When does passion for your art cross over to vanity and become fodder to feed the ego? That is one of the many questions that director Alejandro González Iñárritu (Amores Perros, Babel) asks in his latest film Birdman. The movie is a creative character exploration of a man who has lost touch with his family, career, and his passion for his art and life.

Michael Keaton deserves any acclaims that come his way for his layered portrayal of Riggan Thomson. Thomson is former superstar actor who experienced his heyday in the 90’s for playing Birdman, a costumed superhero. Thomson left the role years before and disappeared from the spotlight. In a last ditch effort to revive his career, he writes, directs, and stars in his first Broadway play. What ensues is behind-the-scenes chaos that would make the Muppets proud. Thomson struggles to hold the fraying production together while attempting to maintain his sanity.

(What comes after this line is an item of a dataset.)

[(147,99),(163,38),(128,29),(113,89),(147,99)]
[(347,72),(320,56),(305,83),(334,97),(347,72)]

While this is a dialogue heavy film, Iñárritu manages to find endless creative ways to accentuate the performances. The most notable visual trick that Iñárritu pulls off is that the movie seems as if it is one long shot. There are no noticeable cuts, which makes the viewer feel as if they are a character witnessing everything firsthand. The camera itself feels alive as it follows characters and the narrative, around the cramped theater space. The level of timing between the camera movements and actor’s performances had to be timed to the second and Iñárritu pulls it off flawlessly. The technique also makes a statement that the film actors we are watching, are pulling off just as challenging a feat as stage actors.

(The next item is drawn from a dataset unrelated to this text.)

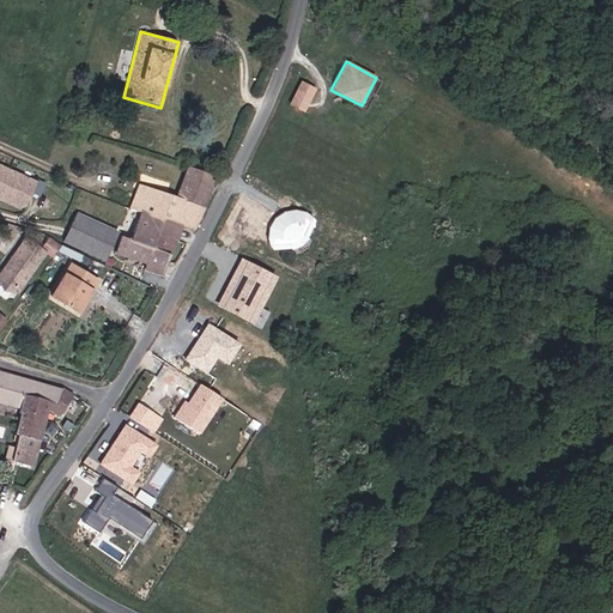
[(303,114),(316,89),(301,82),(287,105),(303,114)]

Edward Norton shines as Mike Shiner, an accomplished theater actor who is a jerk and will let you know it. He is called in to replace one of the actors who was mysteriously injured the day before the preview performance. Mike is abrasive and unrelenting and his method acting antics throw a monkey wrench into Thomson’s production. Much like Keaton, Norton delivers a masters class in acting. One of the fascinating aspects of the movie is that the actors are acting as performers, who are acting in a play. It really is amazing to see the different levels those two in particular, can take it to. They both give raw performances that leave their real life personalities open for criticism and speculation.


Keaton’s performance as Thomson is clearly informed by his own experiences. However, it never hits too on the nose and always feels part of the overall narrative. Keaton is asked to go to a lot of places that must have hit home. Ranging from the fact that he laid the foundation for a generation of actors who are now making millions in superhero films. To the fact that he has clearly aged and might not want to be seen by the public. Emma Stone, Zack Galifianakis, and Naomi Watts, all give strong supporting performances that complement the chaos surrounding the play. At times they are the cause of the problems, other times they are asked to react to the absurdity that they witness. They all benefit the film with sharp timing and humor at key moments.

The movie also explores the various ways that the media has the power to impact perceptions. Iñárritu touches on media reach both old and new. Ranging from a movie critic from a leading newspaper that has the power to crush the play with a bad review. To the impact that bloggers and Twitter has to spread information like never before. Seeing the different ways that Thomson can manage to get bad attention for himself is definitely part of the fun as well.


Birdman or (The Unexpected Virtue of Ignorance) is undoubtedly one of the best comedies and films of the year. The heavy handed showbiz satire works on many technical and emotional levels. The movie will not speak to all audiences, particularly with its artistic flourishes and open-to-interpretation ending. But the performances and humor are worth the price of admission themselves. This hopefully marks the beginning of a resurgence for Keaton who bares his soul and is beginning to receive attention for his work. For fans of film, theater, and show business in general, this is must-see viewing. Take a step behind the curtain and watch the Birdman take flight.